A single number is required: how many lines in the data below contain "down".

··········

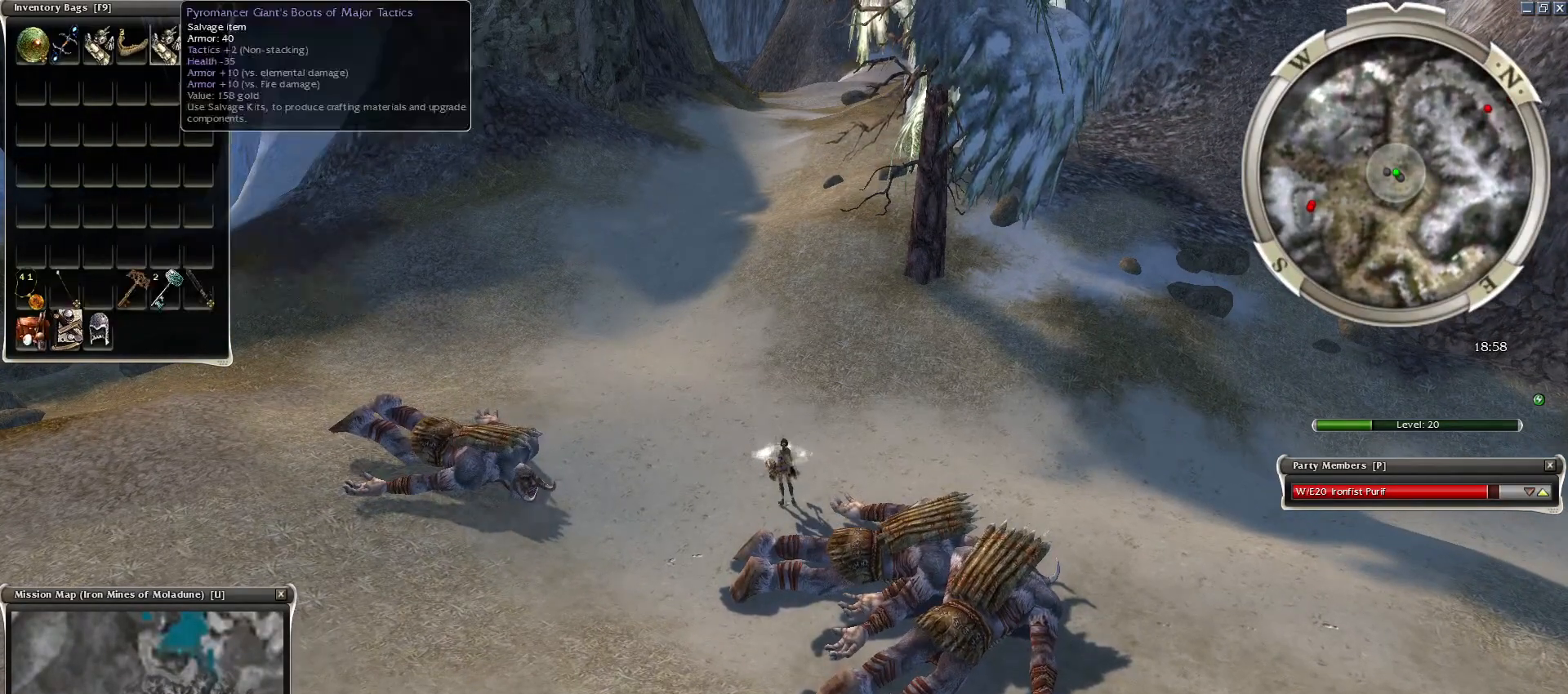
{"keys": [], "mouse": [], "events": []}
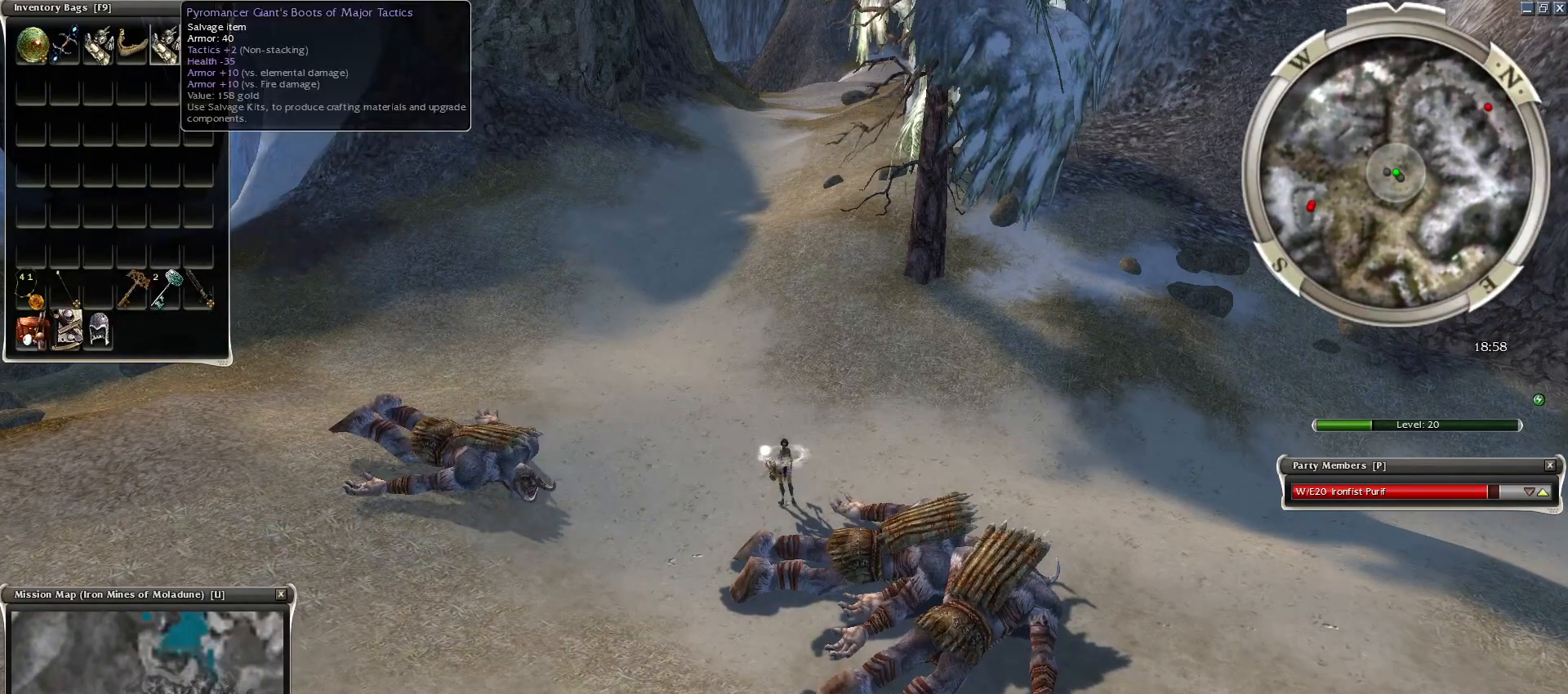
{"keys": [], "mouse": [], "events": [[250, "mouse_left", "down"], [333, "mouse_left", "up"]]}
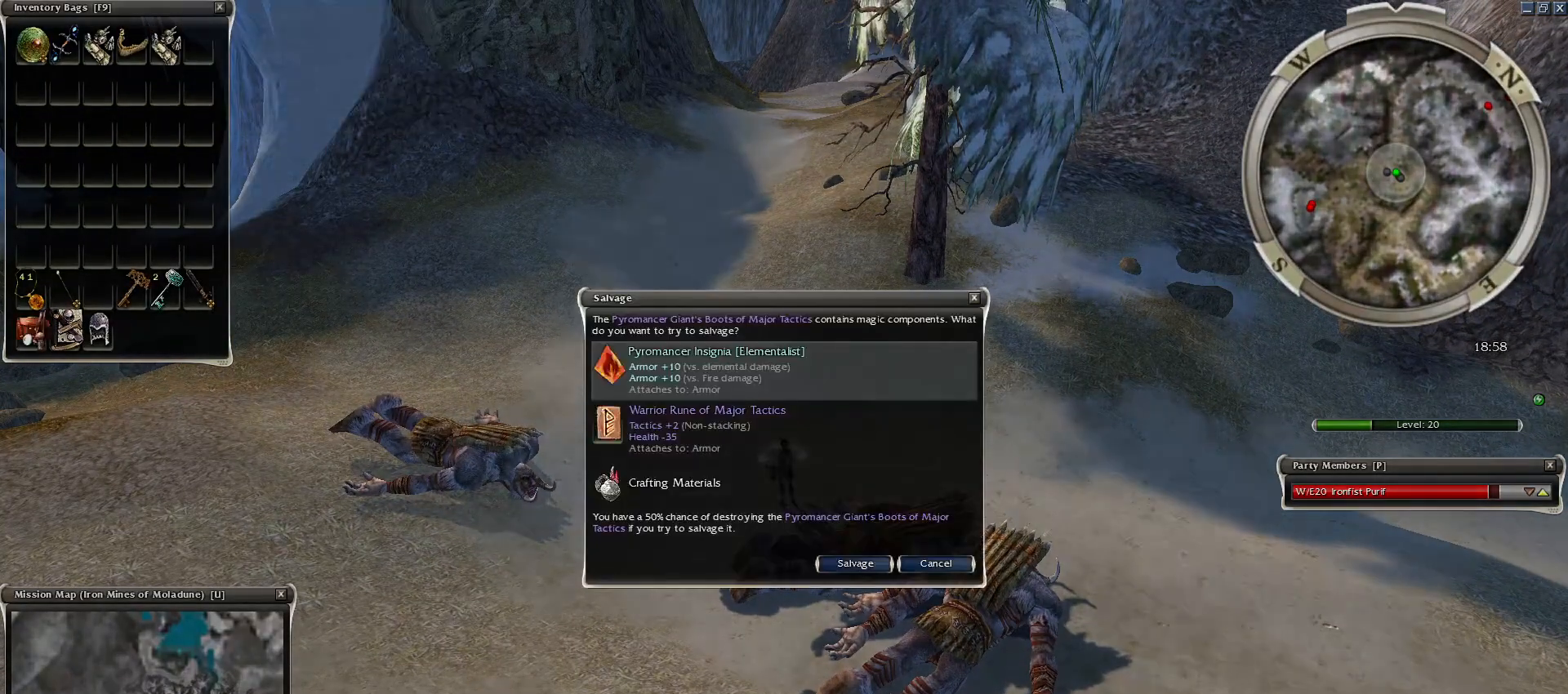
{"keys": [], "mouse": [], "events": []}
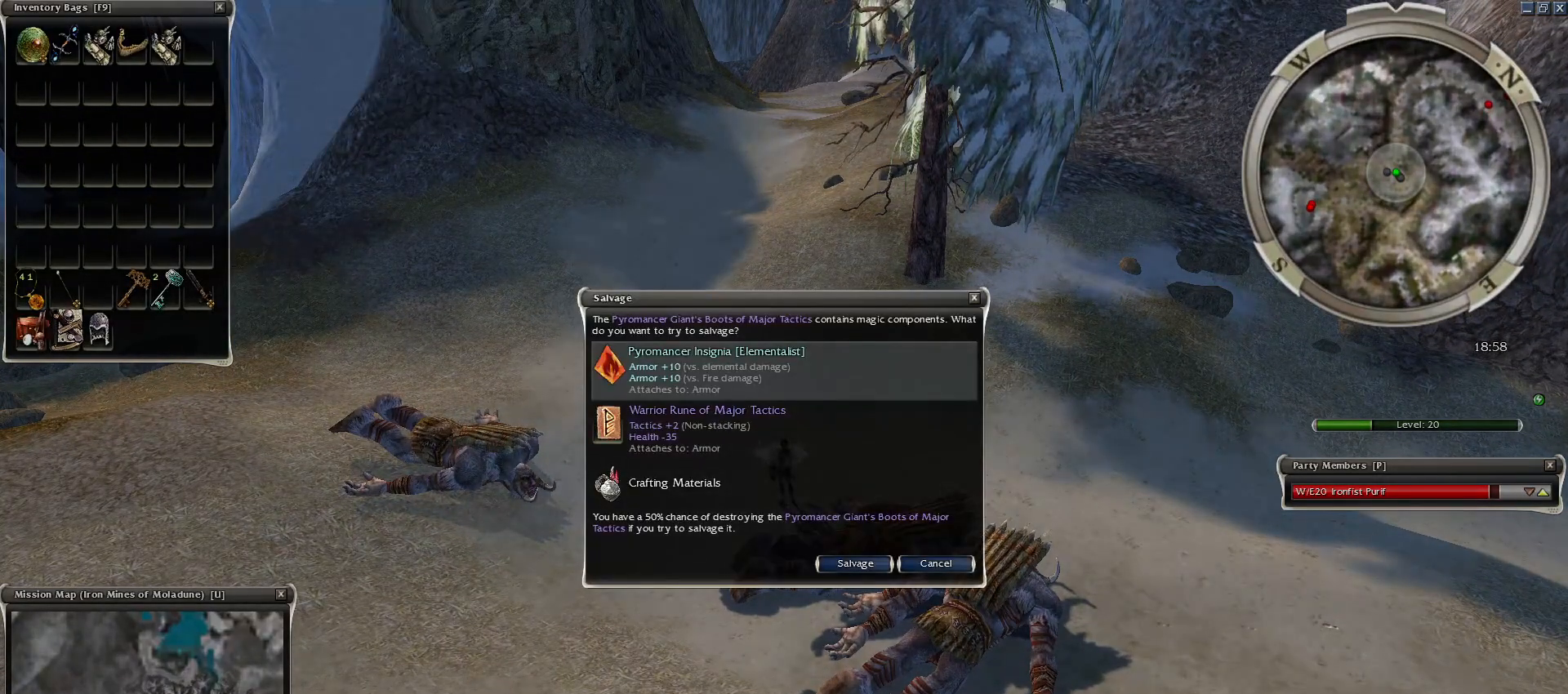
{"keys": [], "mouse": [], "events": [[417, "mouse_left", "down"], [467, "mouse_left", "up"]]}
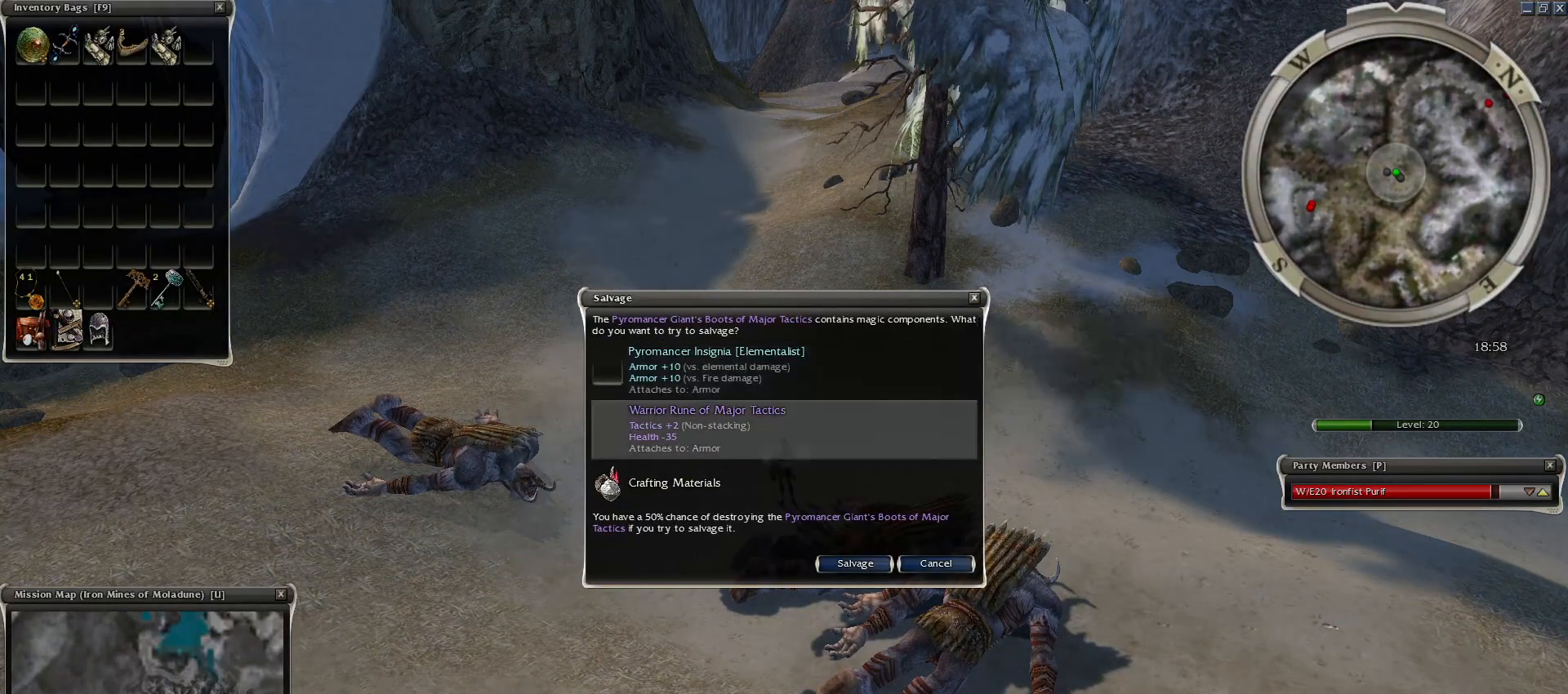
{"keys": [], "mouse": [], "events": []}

··········

__Exercise response__: 2